| Consigne |
Recopiez à l'identique toutes les lignes de texte du matériel ci-dessous, sans en changer un seul caractère. Laissez les images de côté dans votre réponse.

| Matériel de l'exercice |

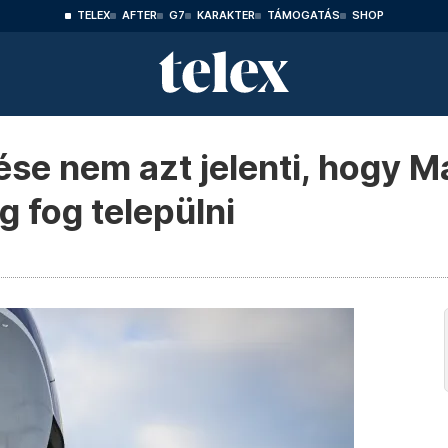
TELEX
AFTER
G7
KARAKTER
TÁMOGATÁS
SHOP
se nem azt jelenti, hogy 
 fog települni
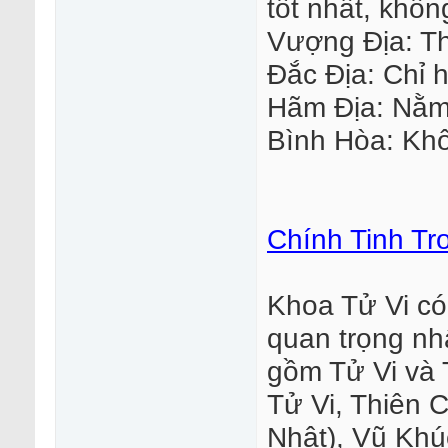
tốt nhất, khôn
Vượng Địa: Th
Đắc Địa: Chỉ h
Hãm Địa: Nằm
Bình Hòa: Khô
Chính Tinh Tr
Khoa Tử Vi có 
quan trọng nh
gồm Tử Vi và 
Tử Vi, Thiên 
Nhật), Vũ Khú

| Corrigé |
TELEX
AFTER
G7
KARAKTER
TÁMOGATÁS
SHOP
se nem azt jelenti, hogy 
 fog települni
tốt nhất, khôn
Vượng Địa: Th
Đắc Địa: Chỉ h
Hãm Địa: Nằm
Bình Hòa: Khô
Chính Tinh Tr
Khoa Tử Vi có 
quan trọng nh
gồm Tử Vi và 
Tử Vi, Thiên 
Nhật), Vũ Khú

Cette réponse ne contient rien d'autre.